Le fait de reconnaître qu’elle a traversé et vécu cette situation peut être vu comme une faiblesse. Cependant, elle fait remarquer que c’est plutôt une leçon tirée de cette expérience et qui lui a permis de mettre un nom sur ce qu’elle ressentait. Au regard de ce qui précède, elle propose des pistes de solutions.
Première étape : identifier la blessure
De quoi s’agit-il exactement ? Quelle relation n’a pas existé ? Quel manque continue à dicter les comportements d’aujourd’hui ? Voici les questions qu’il faut se poser.

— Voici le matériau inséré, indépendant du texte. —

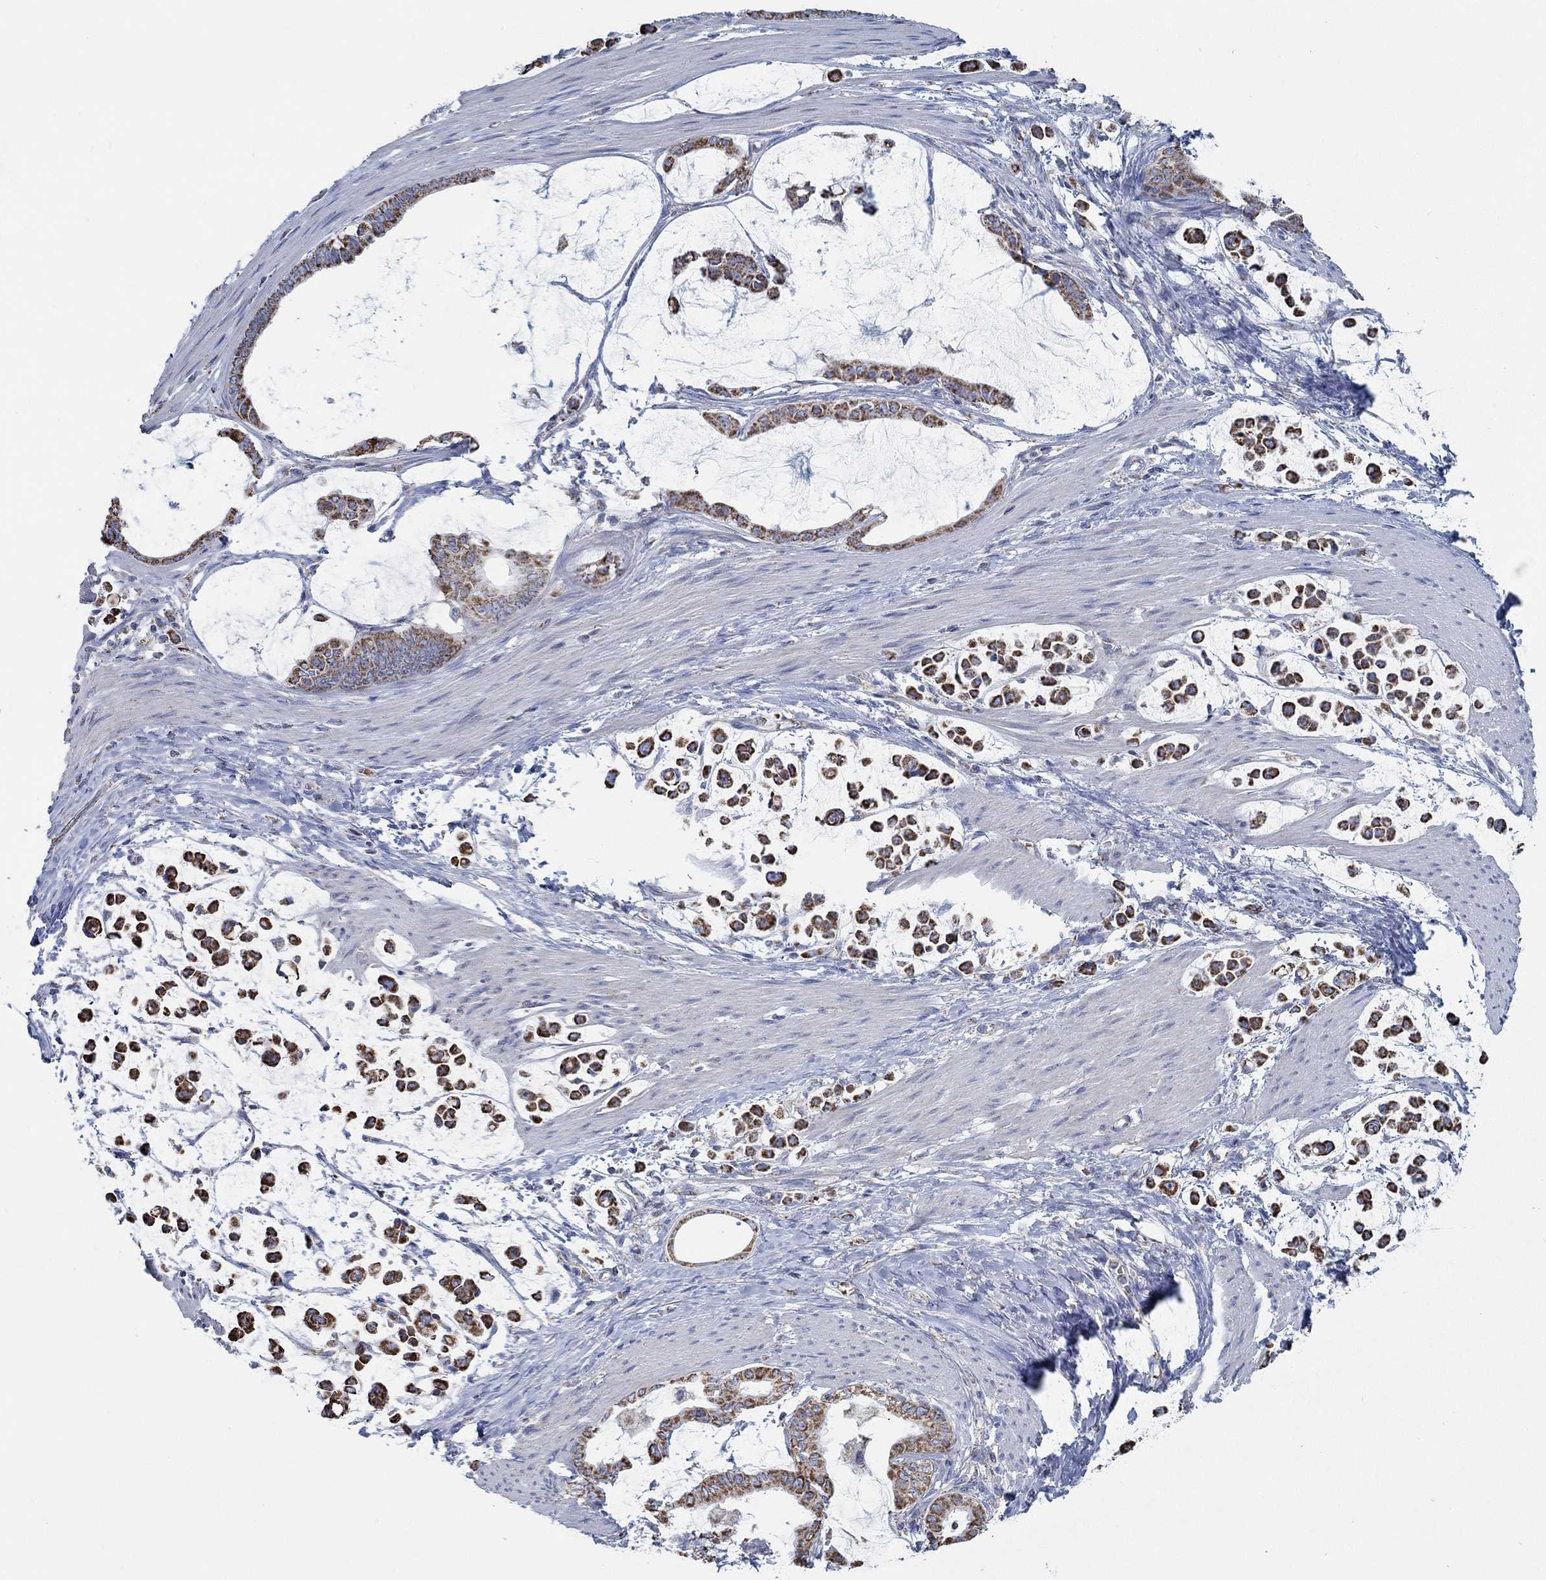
{"staining": {"intensity": "strong", "quantity": ">75%", "location": "cytoplasmic/membranous"}, "tissue": "stomach cancer", "cell_type": "Tumor cells", "image_type": "cancer", "snomed": [{"axis": "morphology", "description": "Adenocarcinoma, NOS"}, {"axis": "topography", "description": "Stomach"}], "caption": "Immunohistochemistry histopathology image of neoplastic tissue: stomach cancer (adenocarcinoma) stained using IHC demonstrates high levels of strong protein expression localized specifically in the cytoplasmic/membranous of tumor cells, appearing as a cytoplasmic/membranous brown color.", "gene": "GLOD5", "patient": {"sex": "male", "age": 82}}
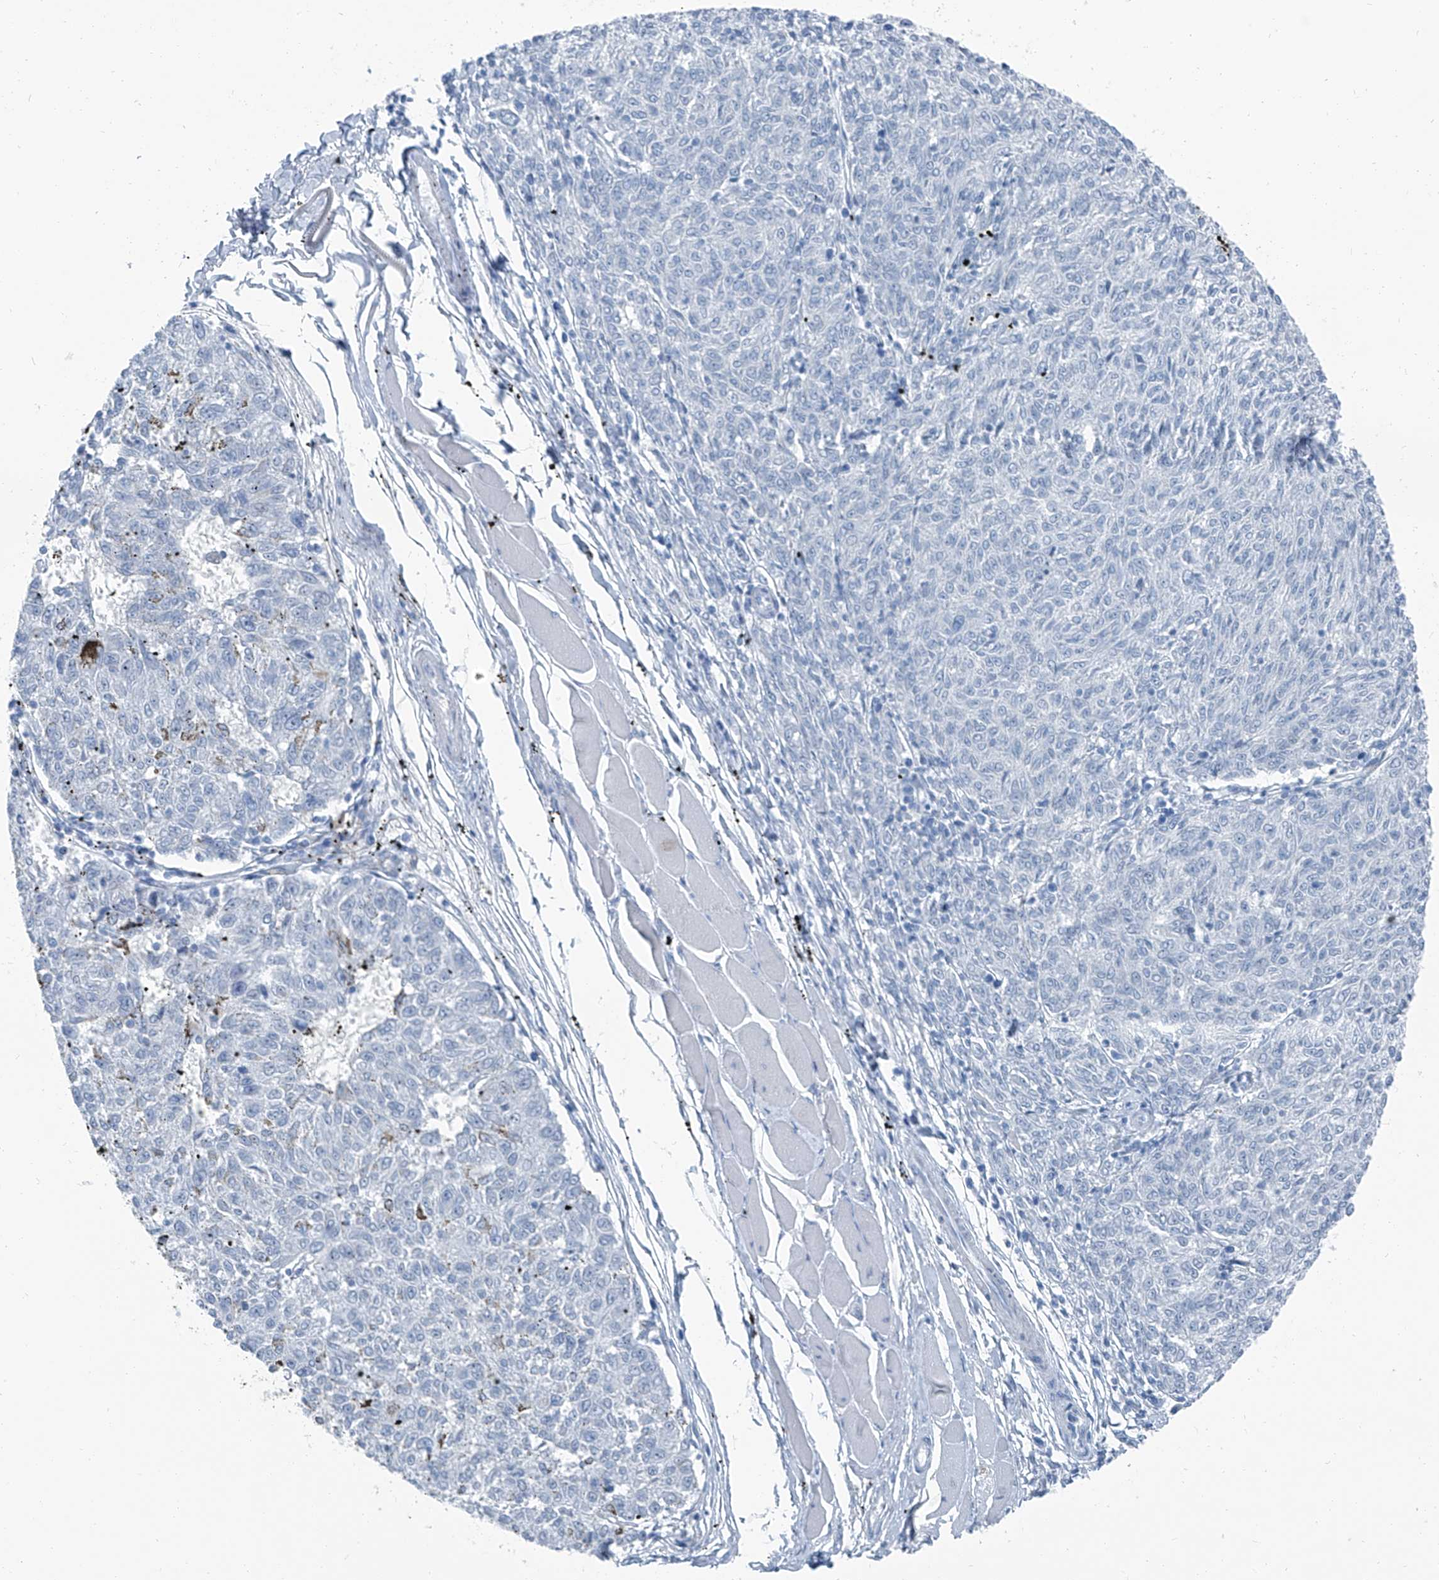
{"staining": {"intensity": "negative", "quantity": "none", "location": "none"}, "tissue": "melanoma", "cell_type": "Tumor cells", "image_type": "cancer", "snomed": [{"axis": "morphology", "description": "Malignant melanoma, NOS"}, {"axis": "topography", "description": "Skin"}], "caption": "Immunohistochemistry photomicrograph of neoplastic tissue: malignant melanoma stained with DAB displays no significant protein expression in tumor cells. Brightfield microscopy of IHC stained with DAB (brown) and hematoxylin (blue), captured at high magnification.", "gene": "RGN", "patient": {"sex": "female", "age": 72}}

Deuxième étape : faites le deuil ! Acceptez que ce qui n’a pas eu lieu, n’aura jamais lieu ! Que cette personne, ce parent, ce conjoint… ne pourra pas donner ce qu’elle n’a jamais eu la capacité de donner !
« Fais le deuil ! Arrête de retourner réclamer quelque chose que tu n’obtiendras pas ! », a-t-elle insisté.
Troisième étape : revenir au présent
Elle invite tout un chacun à ne plus penser aux événements passés et à laisser dieu agir, à croire en la restauration divine. Mais, pas celle venant des personnes qui sont à l’origine de ces blessures. « L’important n’est pas ce que tu n’as pas reçu. L’important, c’est ce que tu décides de faire avec ce que tu es, aujourd’hui », a-t-elle signifié.
Avec cette deuxième saison, Norah Kafando confirme sa place singulière dans le paysage du coaching et du développement personnel. Son approche mêlant psychologie, foi chrétienne et expérience personnelle parle au public dans un langage simple.
Healing Time, en plus d’être une émission de bien-être, est un espace où l’on prend le risque de regarder en face ce que l’on préfère éviter. Les prochains épisodes de la série Les blessures de l’alignement intérieur promettent d’explorer les autres formes de ce mal silencieux.